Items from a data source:
————————
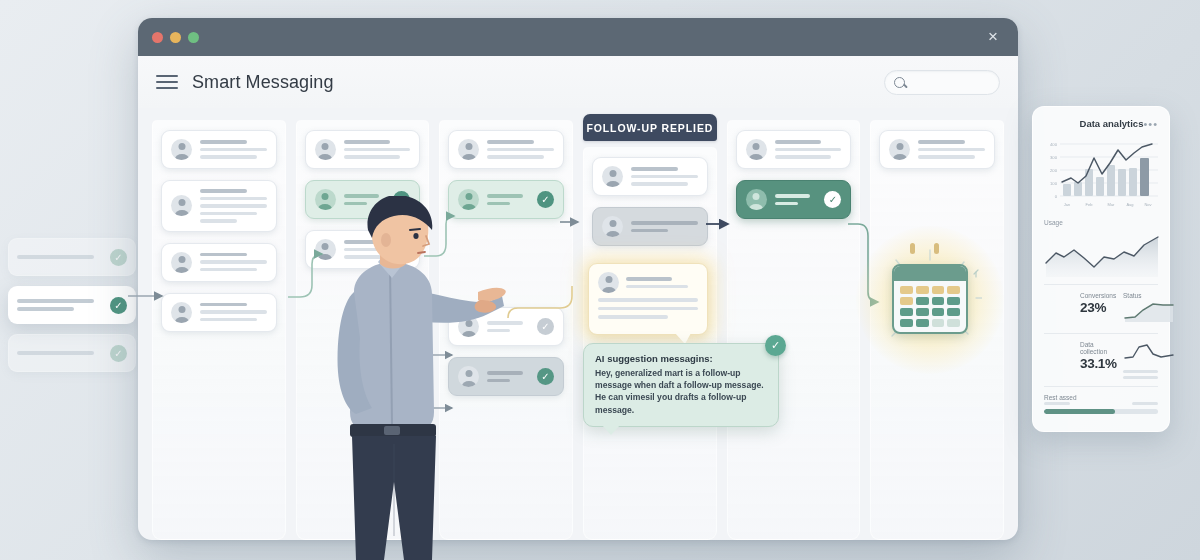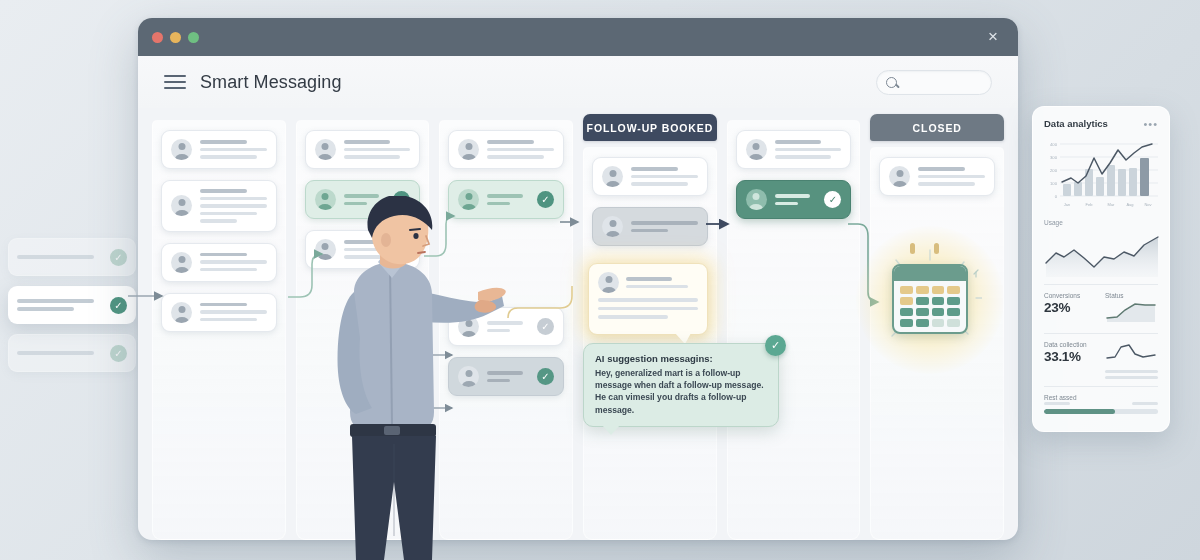"Smart Messaging" .appbar { padding: 0 26px -> 0 18px }
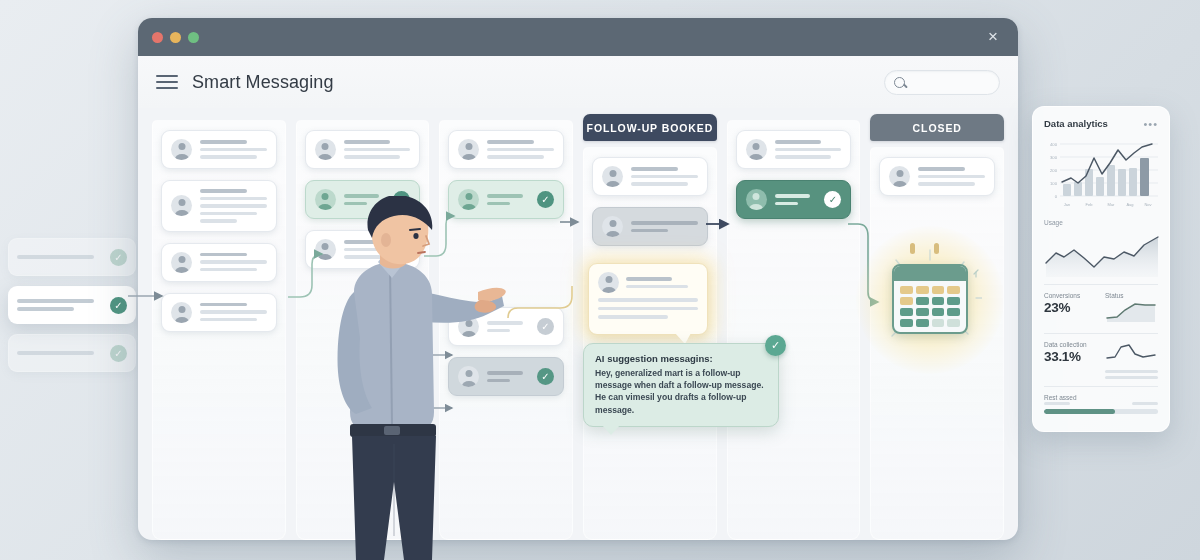"FOLLOW-UP BOOKED" div.col-head { text: BOOKED -> REPLIED }
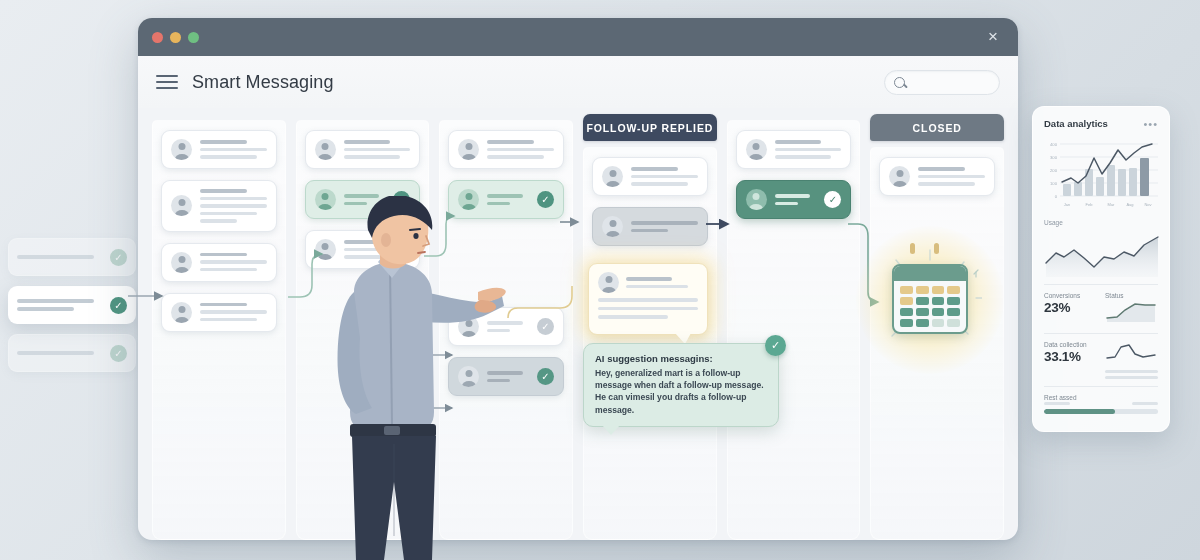"CLOSED" div.col-head { html: <div>CLOSED</div> -> none }
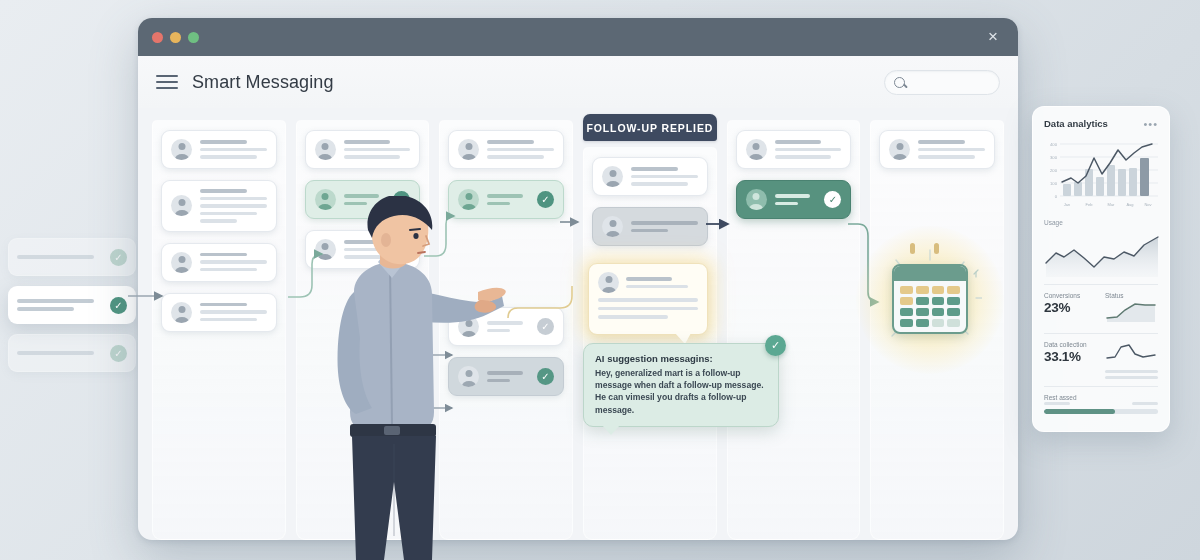"Data analytics" .an-head { justify-content: space-between -> flex-end }
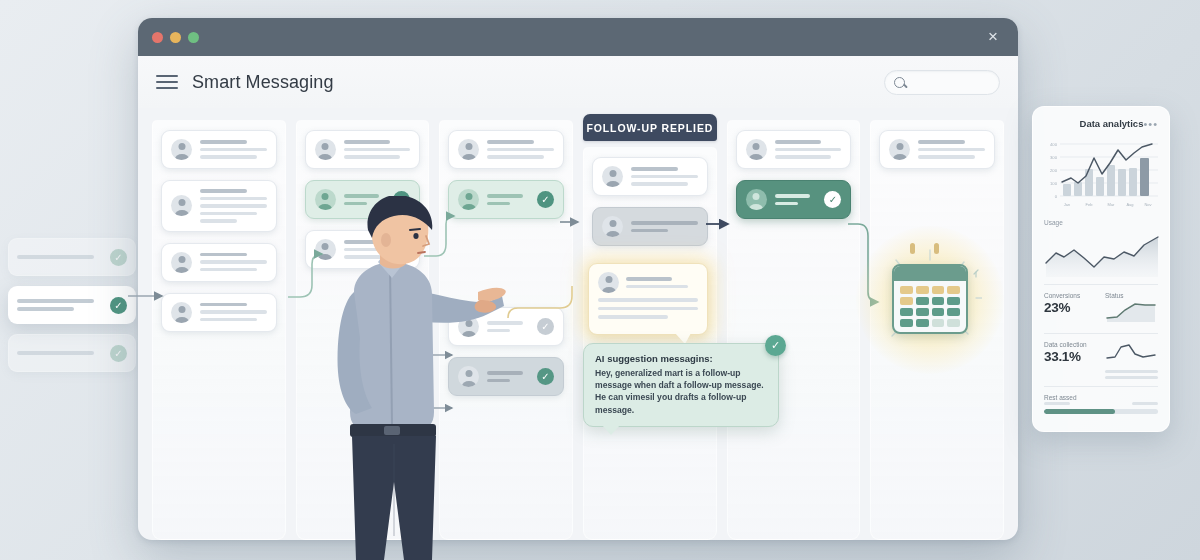"23%" .an-row { margin-left: none -> 36px }
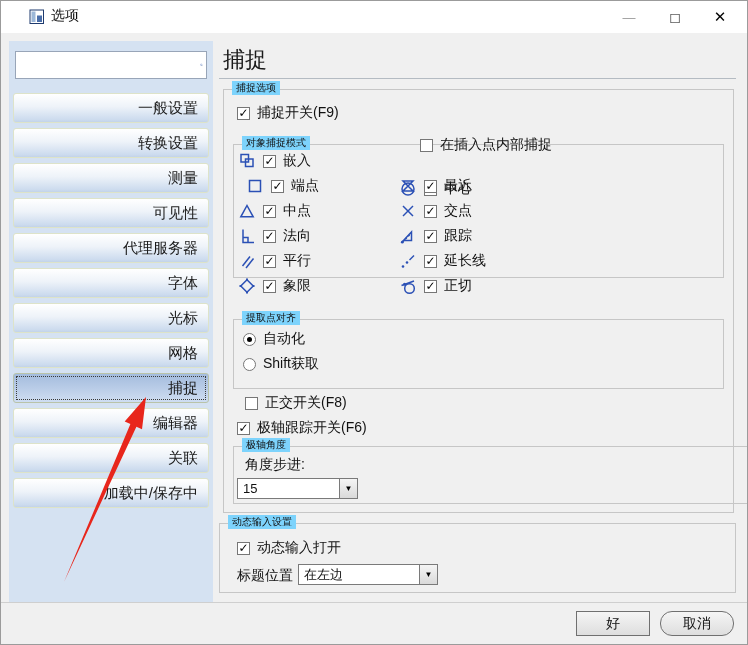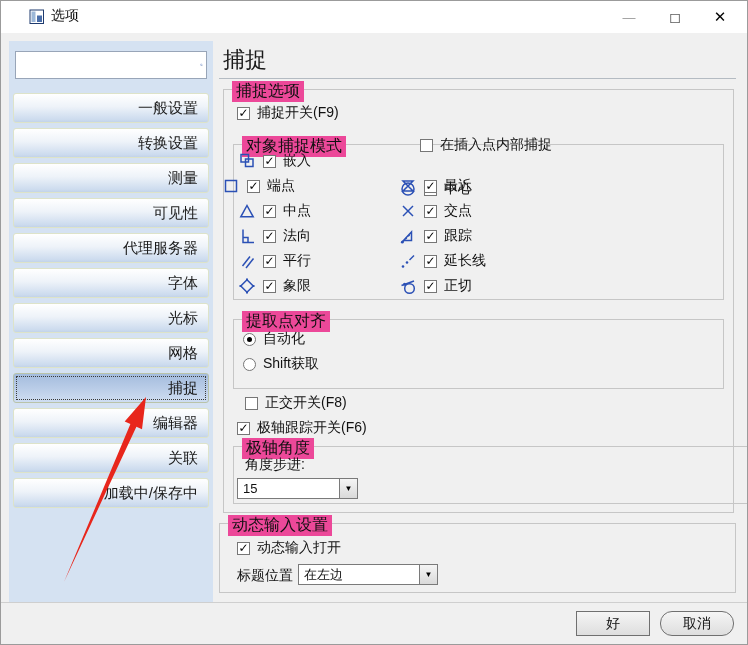"捕捉选项" .glabel { background: #ec4899 -> #7dd3fc; font-size: 16px -> 10px }
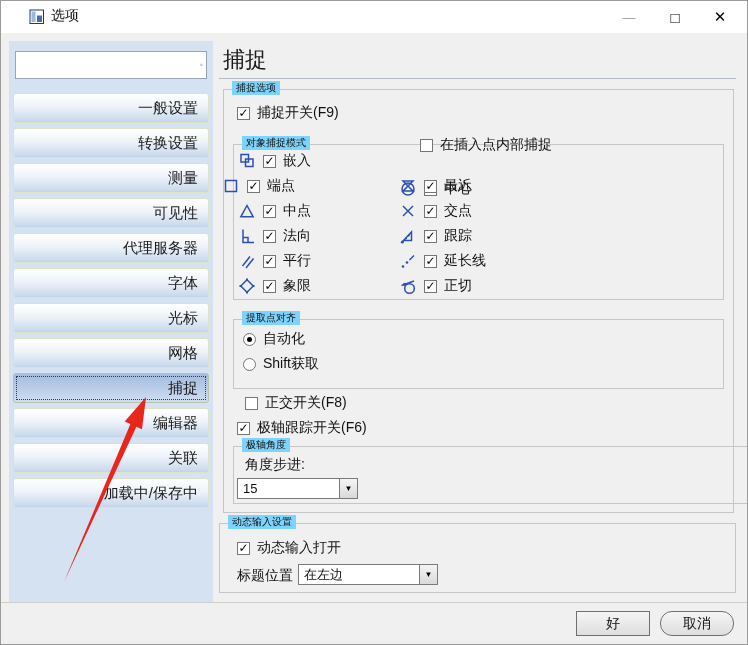"对象捕捉模式" div.group { height: 156px -> 134px }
————————
== Exercise details ==
With the pictures removed, return the data above word for word.

== Solution for this problem ==
"Smart Messaging" .appbar { padding: 0 26px -> 0 18px }
"FOLLOW-UP BOOKED" div.col-head { text: BOOKED -> REPLIED }
"CLOSED" div.col-head { html: <div>CLOSED</div> -> none }
"Data analytics" .an-head { justify-content: space-between -> flex-end }
"23%" .an-row { margin-left: none -> 36px }
"捕捉选项" .glabel { background: #ec4899 -> #7dd3fc; font-size: 16px -> 10px }
"对象捕捉模式" div.group { height: 156px -> 134px }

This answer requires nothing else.